Simplifying algebraic expressions involves making them as concise and uncomplicated as possible. When we have an expression like \(-3(z-y)\), we first need to get rid of any parentheses. This is often done by applying properties like the distributive property, which helps "distribute" or "spread out" a number across terms inside the parentheses. After applying the distributive property, we get an expression made up of simpler terms, like in our example: \(-3z + 3y\), without parentheses and already in its simplest form. It involves combining like terms and ensuring that the expression is as reduced as possible. Simplifying expressions helps in making calculations easier and in finding the value of the expression for different variable values. Some tips for simplifying are:

• Always perform operations according to the order of operations (use PEMDAS/BODMAS as a guide).
• Look for like terms that can be combined.
• Use algebraic properties to rearrange and simplify terms.

Doing this reduces errors and makes solving algebraic problems much smoother.

Understanding negative numbers is vital when simplifying algebraic expressions, especially in algebra. In our exercise, \(-3(z-y)\), the negative sign in front of the 3 affects both terms inside the parentheses, z and -y.Negative numbers mean the opposite or inverse of a number on the number line. When distributing a negative number, it "flips" the sign of whatever term it's multiplied by. For example:

• Distributing -3 to z results in -3z.
• Distributing -3 to -y results in +3y (since negative times negative is positive).

This is why it is crucial in algebra to mind the signs for each number or term since they can completely change the expression's value.Using negative numbers correctly ensures the expression stays accurate and reflects the intended calculation. Often, mistakes happen by overlooking the change in signs, so it's important to be cautious and thoughtful about these when simplifying.
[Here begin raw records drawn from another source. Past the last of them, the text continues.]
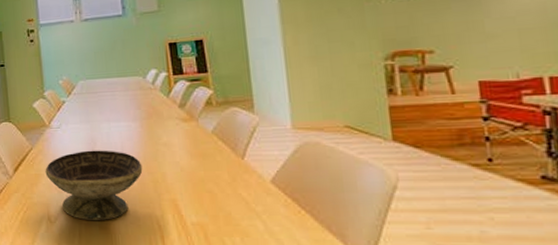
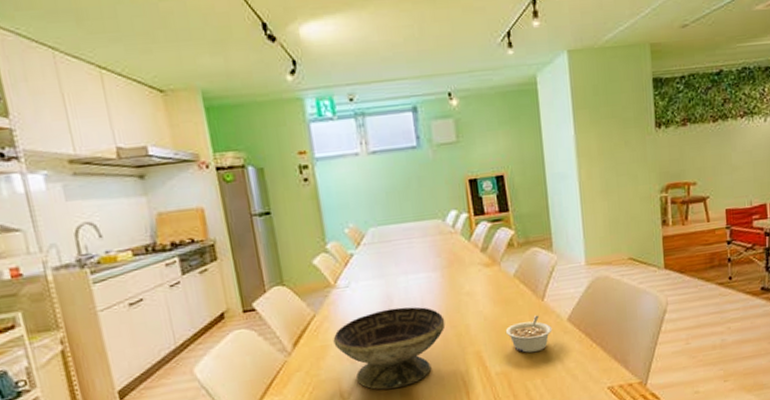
legume: none [202,172,254,210] -> present [505,315,552,353]

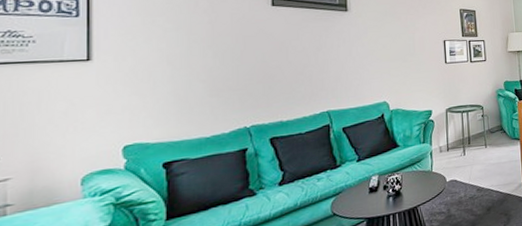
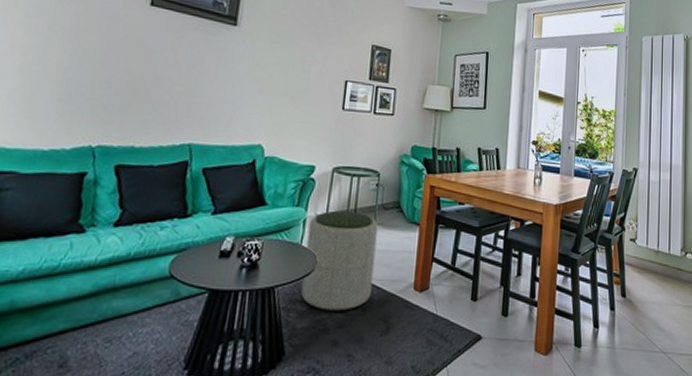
ottoman: none [435,138,492,216] -> present [301,210,378,311]

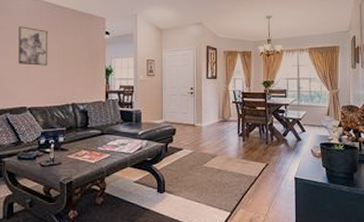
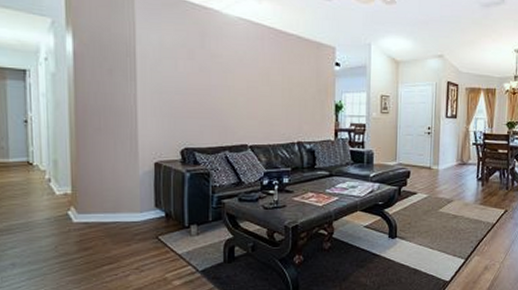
wall art: present [18,26,49,66] -> none [238,54,272,100]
Algebraic properties are rules that govern the operations of algebra and make it easier to simplify and solve expressions or equations. For instance, the distributive property is a key tool frequently used to simplify expressions like \(-3(z-y)\). The distributive property is expressed as \(a(b-c) = ab - ac\). It allows you to "distribute" a factor across terms inside parentheses, helping eliminate parentheses and simplify expressions. But that's not the only property; there are others like:

• Associative Property: which deals with grouping, like how \((a + b) + c = a + (b + c)\).
• Commutative Property: which deals with the order, like \(a + b = b + a\).

These properties are the foundational rules for manipulating and simplifying algebraic expressions. They help reorder, reorganize, and solve, making it clearer to perform operations correctly. Learning these properties allows you to simplify and solve equations and expressions faster and with more accuracy. By applying them wisely, we ensure our work is mathematically sound and less prone to error.